GOAL OF THE EXERCISE: Count how many lines in the rows contain the word "keep". Give only the number.

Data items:
☆ ☆ ☆ ☆
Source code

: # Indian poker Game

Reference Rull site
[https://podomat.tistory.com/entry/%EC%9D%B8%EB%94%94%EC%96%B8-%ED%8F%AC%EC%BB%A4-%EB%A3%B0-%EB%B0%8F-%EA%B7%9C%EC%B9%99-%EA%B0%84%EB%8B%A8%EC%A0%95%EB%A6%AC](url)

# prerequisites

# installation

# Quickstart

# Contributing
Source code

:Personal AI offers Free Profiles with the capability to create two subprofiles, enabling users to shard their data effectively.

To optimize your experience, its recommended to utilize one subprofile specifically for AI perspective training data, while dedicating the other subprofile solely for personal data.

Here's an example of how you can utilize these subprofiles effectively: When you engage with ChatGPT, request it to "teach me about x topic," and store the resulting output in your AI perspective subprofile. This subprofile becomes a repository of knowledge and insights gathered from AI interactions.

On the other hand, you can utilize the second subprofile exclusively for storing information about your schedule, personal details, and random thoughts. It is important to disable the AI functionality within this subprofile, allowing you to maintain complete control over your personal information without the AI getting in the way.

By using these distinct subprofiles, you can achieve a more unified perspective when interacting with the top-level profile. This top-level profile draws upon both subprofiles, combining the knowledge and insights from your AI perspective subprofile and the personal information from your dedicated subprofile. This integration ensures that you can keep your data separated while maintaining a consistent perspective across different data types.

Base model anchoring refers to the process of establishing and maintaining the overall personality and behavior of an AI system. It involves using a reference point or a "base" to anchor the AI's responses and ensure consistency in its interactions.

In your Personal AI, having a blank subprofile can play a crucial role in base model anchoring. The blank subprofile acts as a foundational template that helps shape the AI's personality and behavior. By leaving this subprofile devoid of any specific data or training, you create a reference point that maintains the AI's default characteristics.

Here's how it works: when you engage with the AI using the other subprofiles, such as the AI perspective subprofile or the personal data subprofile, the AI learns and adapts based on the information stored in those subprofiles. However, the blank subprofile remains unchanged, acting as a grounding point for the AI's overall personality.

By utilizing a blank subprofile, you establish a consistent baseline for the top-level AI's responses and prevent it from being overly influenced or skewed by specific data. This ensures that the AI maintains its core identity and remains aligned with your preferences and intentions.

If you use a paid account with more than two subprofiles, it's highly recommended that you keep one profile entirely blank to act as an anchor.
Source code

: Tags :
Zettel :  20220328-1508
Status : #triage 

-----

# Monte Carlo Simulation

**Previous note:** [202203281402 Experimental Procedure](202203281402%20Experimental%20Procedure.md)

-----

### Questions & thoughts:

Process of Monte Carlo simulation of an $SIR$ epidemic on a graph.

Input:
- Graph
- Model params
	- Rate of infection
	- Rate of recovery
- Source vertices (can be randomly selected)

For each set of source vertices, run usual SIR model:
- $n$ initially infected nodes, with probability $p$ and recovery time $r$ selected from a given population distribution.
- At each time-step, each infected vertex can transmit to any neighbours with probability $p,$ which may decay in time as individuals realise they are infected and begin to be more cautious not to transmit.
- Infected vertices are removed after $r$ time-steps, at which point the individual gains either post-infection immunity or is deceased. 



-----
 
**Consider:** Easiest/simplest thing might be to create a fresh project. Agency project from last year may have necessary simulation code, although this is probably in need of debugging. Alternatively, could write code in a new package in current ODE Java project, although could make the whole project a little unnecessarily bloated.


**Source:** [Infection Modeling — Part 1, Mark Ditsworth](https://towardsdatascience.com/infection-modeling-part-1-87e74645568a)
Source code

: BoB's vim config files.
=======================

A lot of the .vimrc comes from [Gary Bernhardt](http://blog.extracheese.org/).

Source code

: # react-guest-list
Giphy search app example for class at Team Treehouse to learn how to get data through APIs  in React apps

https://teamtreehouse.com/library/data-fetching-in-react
☆ ☆ ☆ ☆
SOLUTION FOR THIS PROBLEM: 2